Text segment =>
Start of Block
Numerical analysis is conducted on the damage effect of the cylindrical shell under the combined action of fragments and shock waves. Preformed holes are used to simulate the failure effect of fragments. Three different damaged modes are obtained in the numerical simulation, namely, local depression deformation, coupling of local depression deformation and global deformation, coupling of global deformation and local penetration. When the shell is subjected to large explosive energy, the cylindrical shells with preformed holes are more likely to produce fragments than those without preformed holes; when the shell is subjected to a small explosive energy, the cylindrical shell with preformed holes has smaller sunken deformation than that without preformed holes.

Numerical analysis of the stand-off distance on anti-blast ability of the cylindrical shell structure with preformed holes

Highlights

  • Three different damaged modes are obtained in the numerical simulation, namely, local depression deformation, coupling of local depression deformation and global deformation, coupling of global deformation and local penetration.
  • When the shell is subjected to large explosive energy, the cylindrical shells with preformed holes are more likely to produce fragments than those without preformed holes.
  • When the shell is subjected to a small explosive energy, the cylindrical shell with preformed holes has smaller sunken deformation than that without preformed holes.

1. Introduction

The metal pipe is widely used in the field of pipeline transportation for its unique configuration and function. In recent years, terrorist attacks and accidental bombings have occurred frequently all over the world. Various energy pipelines closely related to strategic and economic interests have become the targets of terrorist organizations. The cylindrical shell structure, which is used to transport liquid and gas in the pipeline network, will produce large plastic deformation and partial or whole fracture damage under the action of bomb fragments and shock wave. The combined load of shock wave and fragments that are caused by explosions will produce damage more severe than the sum of damage caused separately by shock wave and fragments. The anti-blast ability of the cylindrical shell under the combined action of shock waves and fragments should be investigated. The criteria of modified safety protection should also be constructed for the cylindrical shell structure with preformed holes.
End of Block
Material shown =>
Start of Block
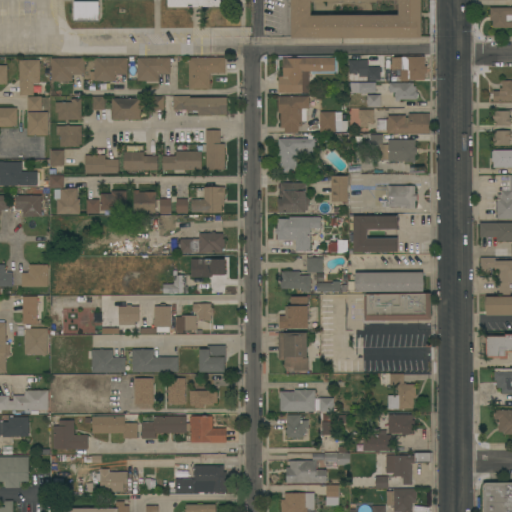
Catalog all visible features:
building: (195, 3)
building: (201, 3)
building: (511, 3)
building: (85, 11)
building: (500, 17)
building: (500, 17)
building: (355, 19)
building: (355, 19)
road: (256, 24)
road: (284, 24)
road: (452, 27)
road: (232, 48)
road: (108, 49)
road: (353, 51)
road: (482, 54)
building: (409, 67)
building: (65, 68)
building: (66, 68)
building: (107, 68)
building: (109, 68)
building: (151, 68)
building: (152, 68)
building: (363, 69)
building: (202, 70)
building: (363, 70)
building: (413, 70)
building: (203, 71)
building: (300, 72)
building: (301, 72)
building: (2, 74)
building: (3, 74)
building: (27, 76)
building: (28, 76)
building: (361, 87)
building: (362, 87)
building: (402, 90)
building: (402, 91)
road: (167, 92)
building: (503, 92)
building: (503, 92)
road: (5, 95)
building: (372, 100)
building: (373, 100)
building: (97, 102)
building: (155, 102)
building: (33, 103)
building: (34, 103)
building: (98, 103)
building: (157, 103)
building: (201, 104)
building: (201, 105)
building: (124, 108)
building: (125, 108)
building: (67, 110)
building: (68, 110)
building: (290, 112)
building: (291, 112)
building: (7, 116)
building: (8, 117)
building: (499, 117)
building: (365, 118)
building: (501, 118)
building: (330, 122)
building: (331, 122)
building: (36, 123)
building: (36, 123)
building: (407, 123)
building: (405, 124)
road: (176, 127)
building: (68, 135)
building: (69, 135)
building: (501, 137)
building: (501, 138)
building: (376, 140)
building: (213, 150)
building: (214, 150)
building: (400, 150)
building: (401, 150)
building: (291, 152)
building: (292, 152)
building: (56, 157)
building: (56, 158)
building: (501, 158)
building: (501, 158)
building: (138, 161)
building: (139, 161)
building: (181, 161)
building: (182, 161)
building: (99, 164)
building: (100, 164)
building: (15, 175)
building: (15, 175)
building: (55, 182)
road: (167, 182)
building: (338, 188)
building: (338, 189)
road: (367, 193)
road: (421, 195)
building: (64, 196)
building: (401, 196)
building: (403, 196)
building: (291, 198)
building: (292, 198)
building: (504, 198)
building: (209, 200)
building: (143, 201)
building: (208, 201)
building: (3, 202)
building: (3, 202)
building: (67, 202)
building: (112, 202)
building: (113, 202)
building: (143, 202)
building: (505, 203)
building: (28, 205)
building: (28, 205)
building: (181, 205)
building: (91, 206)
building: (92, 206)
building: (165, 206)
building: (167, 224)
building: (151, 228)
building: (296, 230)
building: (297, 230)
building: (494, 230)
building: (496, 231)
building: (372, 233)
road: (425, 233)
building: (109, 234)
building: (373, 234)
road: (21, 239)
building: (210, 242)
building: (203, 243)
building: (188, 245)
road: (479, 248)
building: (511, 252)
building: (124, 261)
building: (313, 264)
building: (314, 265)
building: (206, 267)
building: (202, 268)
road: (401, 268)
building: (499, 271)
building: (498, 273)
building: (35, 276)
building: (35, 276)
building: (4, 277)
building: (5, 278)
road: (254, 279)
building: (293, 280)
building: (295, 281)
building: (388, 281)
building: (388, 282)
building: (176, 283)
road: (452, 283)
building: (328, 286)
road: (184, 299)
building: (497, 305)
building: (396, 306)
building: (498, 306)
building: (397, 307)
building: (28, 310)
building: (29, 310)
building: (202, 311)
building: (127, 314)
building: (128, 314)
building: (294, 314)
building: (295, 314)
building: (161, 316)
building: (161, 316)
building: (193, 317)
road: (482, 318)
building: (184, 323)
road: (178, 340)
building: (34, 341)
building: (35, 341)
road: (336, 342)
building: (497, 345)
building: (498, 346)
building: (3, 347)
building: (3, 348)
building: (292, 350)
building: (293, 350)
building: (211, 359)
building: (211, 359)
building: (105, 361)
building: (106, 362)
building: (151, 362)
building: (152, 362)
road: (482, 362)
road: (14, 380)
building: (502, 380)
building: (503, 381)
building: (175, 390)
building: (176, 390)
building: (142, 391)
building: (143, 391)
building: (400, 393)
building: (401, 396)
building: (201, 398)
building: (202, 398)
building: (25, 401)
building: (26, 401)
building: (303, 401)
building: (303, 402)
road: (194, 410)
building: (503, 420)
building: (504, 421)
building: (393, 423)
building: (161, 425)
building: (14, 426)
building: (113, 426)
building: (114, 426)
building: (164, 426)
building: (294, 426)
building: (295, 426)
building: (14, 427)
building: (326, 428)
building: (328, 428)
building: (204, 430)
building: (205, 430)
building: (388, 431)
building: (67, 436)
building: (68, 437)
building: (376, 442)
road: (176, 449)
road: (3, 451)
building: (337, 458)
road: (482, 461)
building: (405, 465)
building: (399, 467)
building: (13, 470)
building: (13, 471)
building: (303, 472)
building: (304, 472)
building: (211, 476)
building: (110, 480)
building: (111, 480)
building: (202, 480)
End of Block
Work request A => Retype the stretch of the cylindrical shell passage from "Numerical analysis of" through "those without preformed holes.", word for word.
Work request B => According to the cylindrical shell passage, what is used to simulate the failure effect of fragments?

Your solution A =>
Numerical analysis of the stand-off distance on anti-blast ability of the cylindrical shell structure with preformed holes

Highlights

  • Three different damaged modes are obtained in the numerical simulation, namely, local depression deformation, coupling of local depression deformation and global deformation, coupling of global deformation and local penetration.
  • When the shell is subjected to large explosive energy, the cylindrical shells with preformed holes are more likely to produce fragments than those without preformed holes.

Your solution B => Preformed holes.